For months, Spanberger has been lobbying for passage of a measure that would enact such a ban. In February, her TRUST in Congress Act (co-sponsored by Republican Chip Roy of Texas), which would have enacted such a ban, appeared to be gaining bipartisan momentum. And earlier this month, House Speaker Nancy Pelosi (D-California) indicated that a compromise bill would be forthcoming.
But the legislation that ultimately came from the House Administration Committee was, Spanberger suggested, a watered-down version “that they knew would immediately crash upon arrival, with only days remaining before the end of the legislative session and no time to fix it.” That nine-member committee is led by Democrat Zoe Lofgren of California and includes five other Democrats and three Republicans.
In her statement Friday morning, Spanberger criticized House Speaker Nancy Pelosi, without using Pelosi’s name.
“For months, momentum grew in both the U.S. House and the U.S. Senate to finally take a step towards prohibiting members of Congress from day trading while on the job,” she said. “We saw remarkable progress towards rectifying glaring examples of conflicts of interest. And after first signaling her opposition to these reforms, the Speaker purportedly reversed her position. However, our bipartisan reform coalition was then subjected to repeated delay tactics, hand-waving gestures, and blatant instances of Lucy pulling the football.
“This moment marks a failure of House leadership — and it’s yet another example of why I believe that the Democratic Party needs new leaders in the halls of Capitol Hill, as I have long made known.

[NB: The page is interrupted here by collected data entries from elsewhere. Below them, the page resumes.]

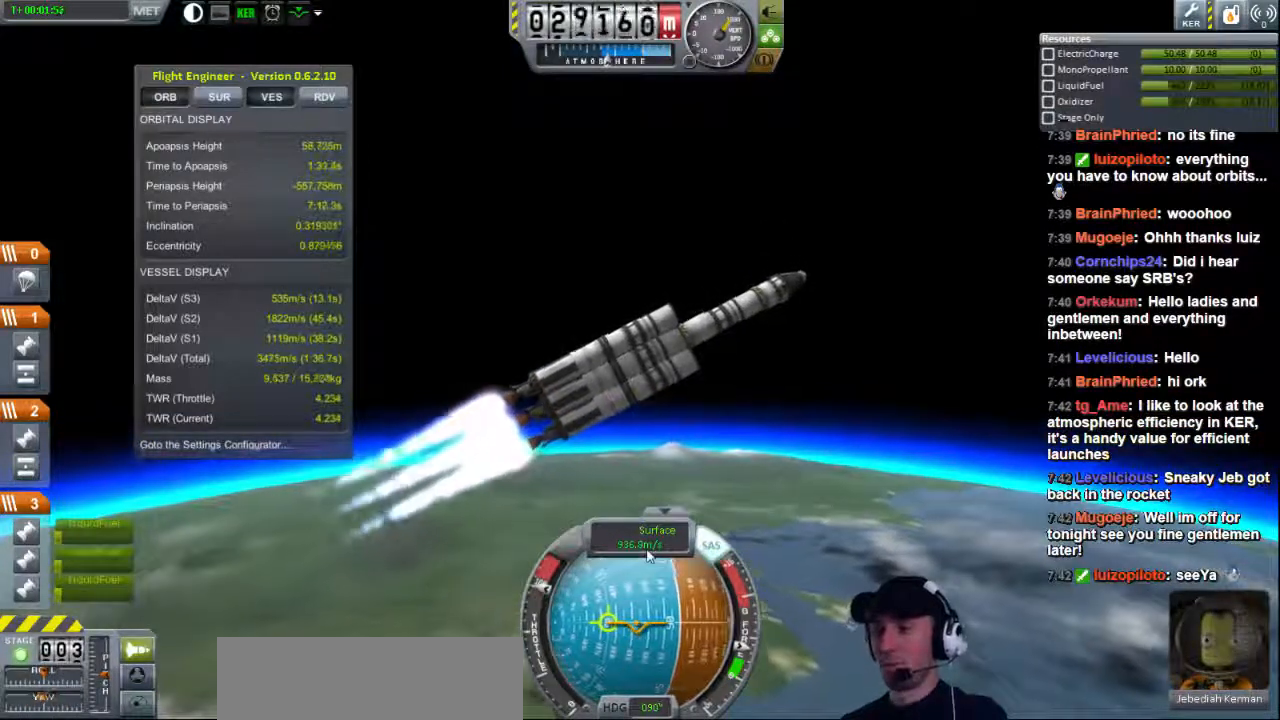
{"keys": ["d"], "events": [[360, "d", "down"]]}
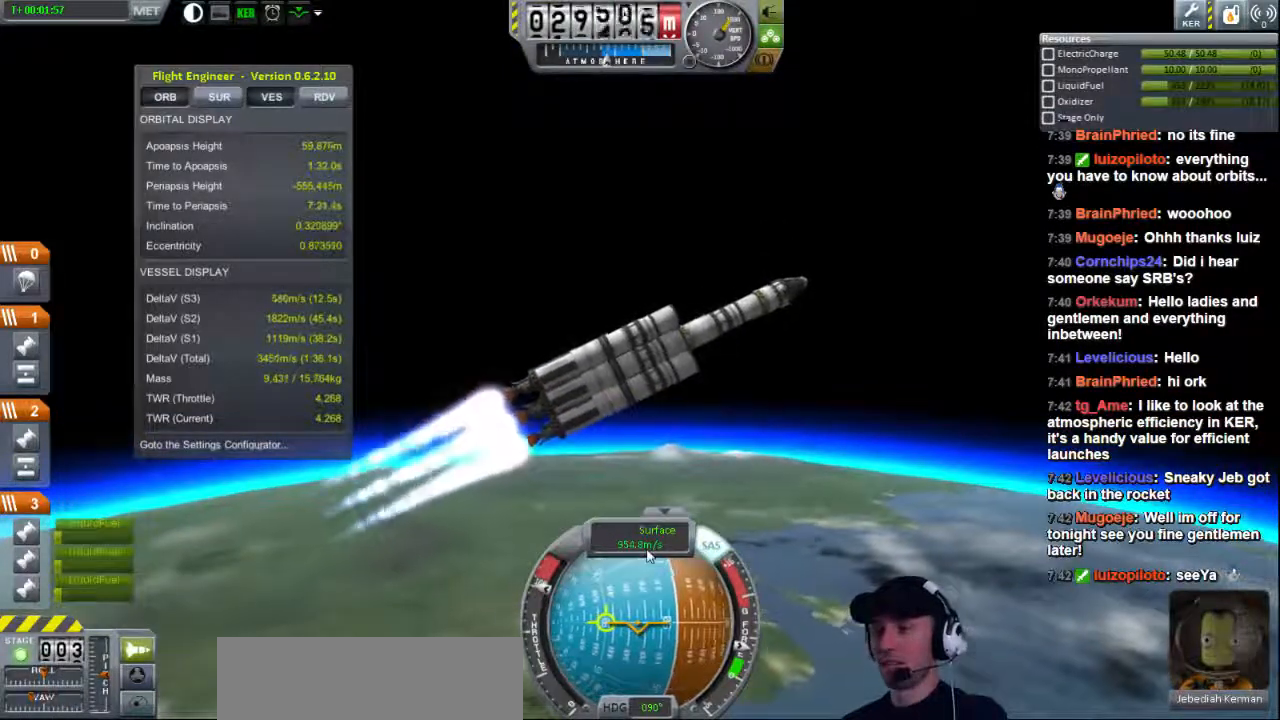
{"keys": [], "events": [[40, "d", "up"], [280, "d", "down"], [360, "d", "up"]]}
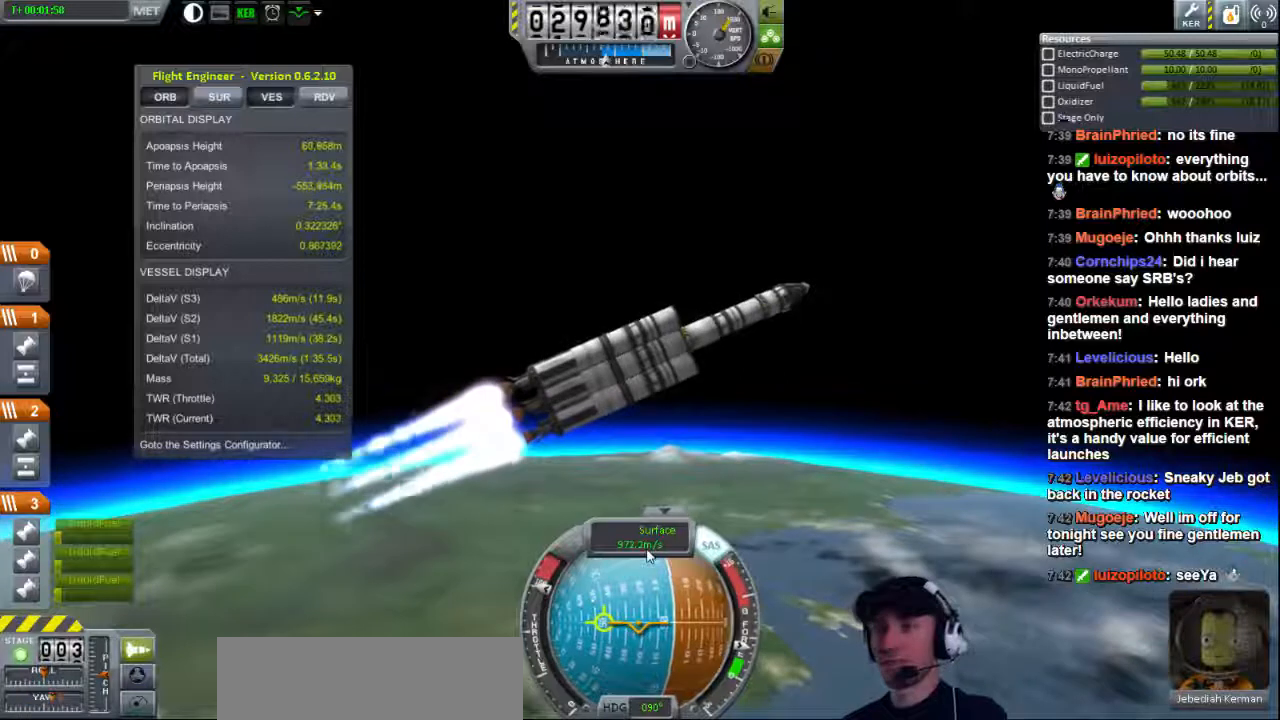
{"keys": [], "events": [[160, "d", "down"], [280, "d", "up"]]}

Rather than bring members of Congress together who are passionate about this issue, leadership chose to ignore these voices, push them aside, and look for new ways they could string the media and the public along — and evade public criticism.”
A recent New York Times investigation found that almost 20% of all members of Congress had made trades of stocks while serving that could have presented conflicts of interest.
The House Administration Committee’s proposal “was designed to fail,” Spanberger said. “It was written to create confusion surrounding reform efforts and complicate a straightforward reform priority — banning members of Congress from buying and selling individual stocks — all while creating the appearance that House Leadership wanted to take action.”
Spanberger vowed that she would continue working with members of both parties in pursuit of the stock-sale ban she seeks.